YOUR INSTRUCTIONS
Which lines, running from the line with "Target (Hours): median" up to and including the line with "Actual Arc On", can you give as a numbered list with blank lines left out, and nothing else from the records?

EXTRACTED ENTRIES
++++

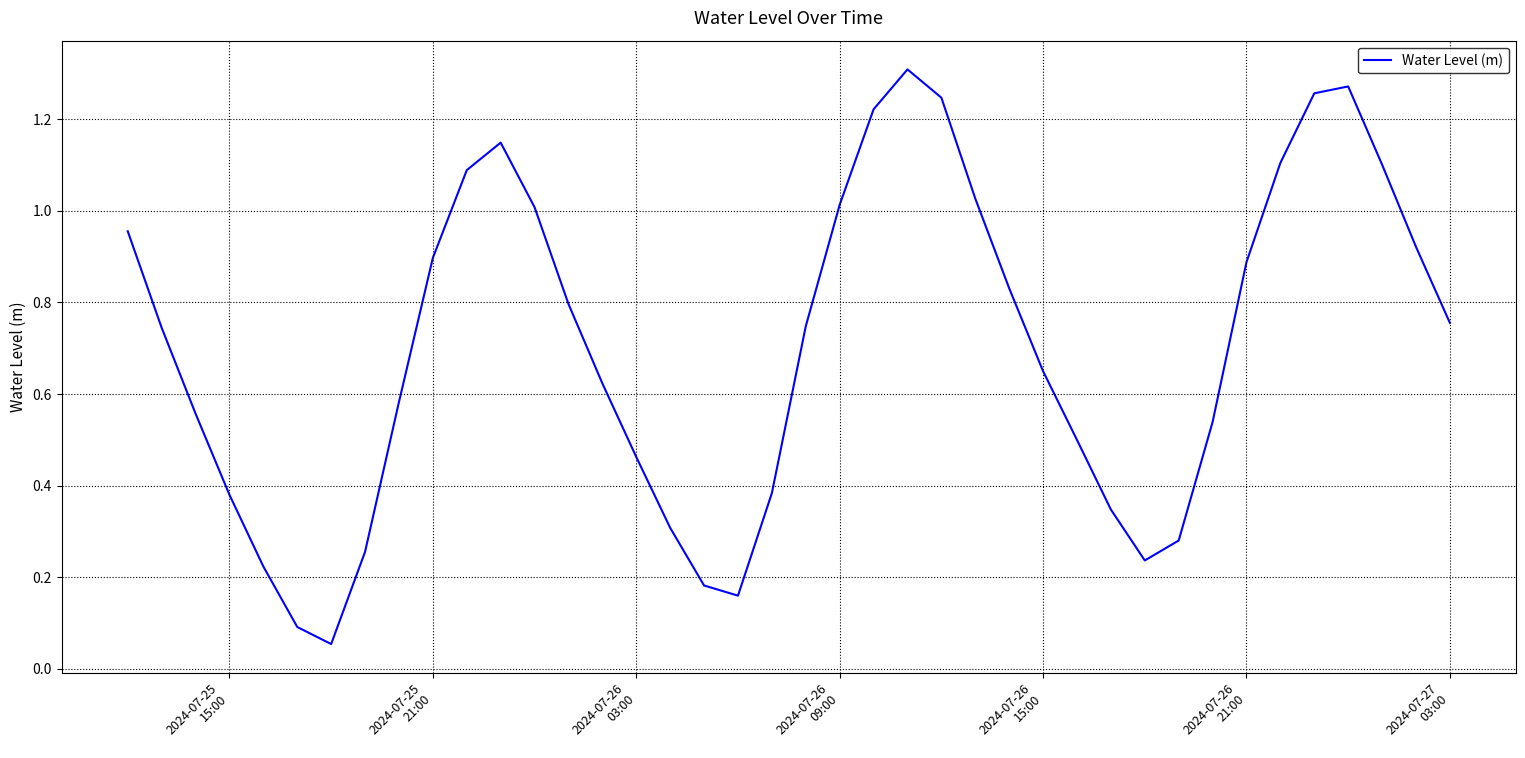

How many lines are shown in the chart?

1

++++

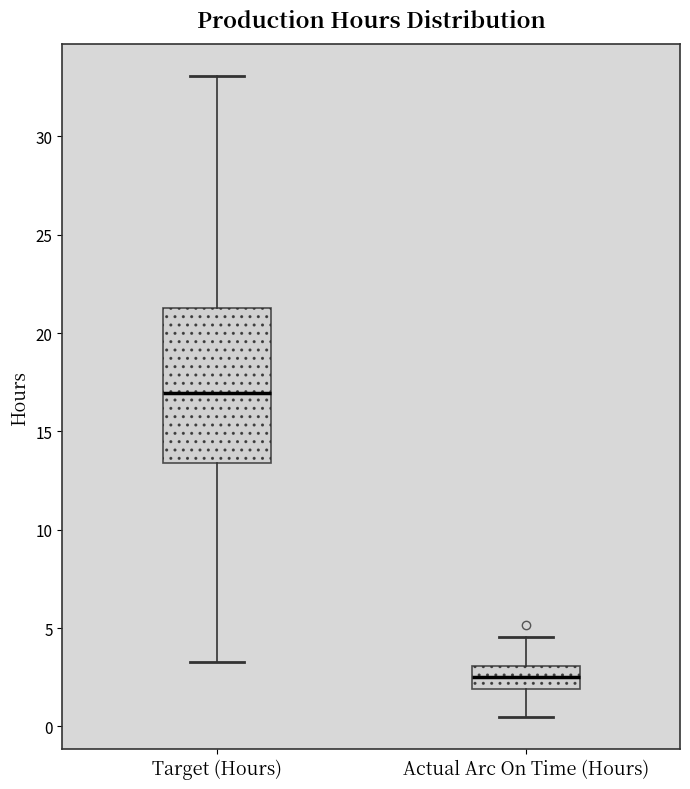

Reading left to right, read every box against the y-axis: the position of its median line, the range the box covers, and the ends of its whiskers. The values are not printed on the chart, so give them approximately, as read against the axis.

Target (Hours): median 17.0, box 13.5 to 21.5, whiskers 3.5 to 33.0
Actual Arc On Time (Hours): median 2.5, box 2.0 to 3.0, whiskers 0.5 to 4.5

++++

TASK RESULT
1. Target (Hours): median 17.0, box 13.5 to 21.5, whiskers 3.5 to 33.0
2. Actual Arc On Time (Hours): median 2.5, box 2.0 to 3.0, whiskers 0.5 to 4.5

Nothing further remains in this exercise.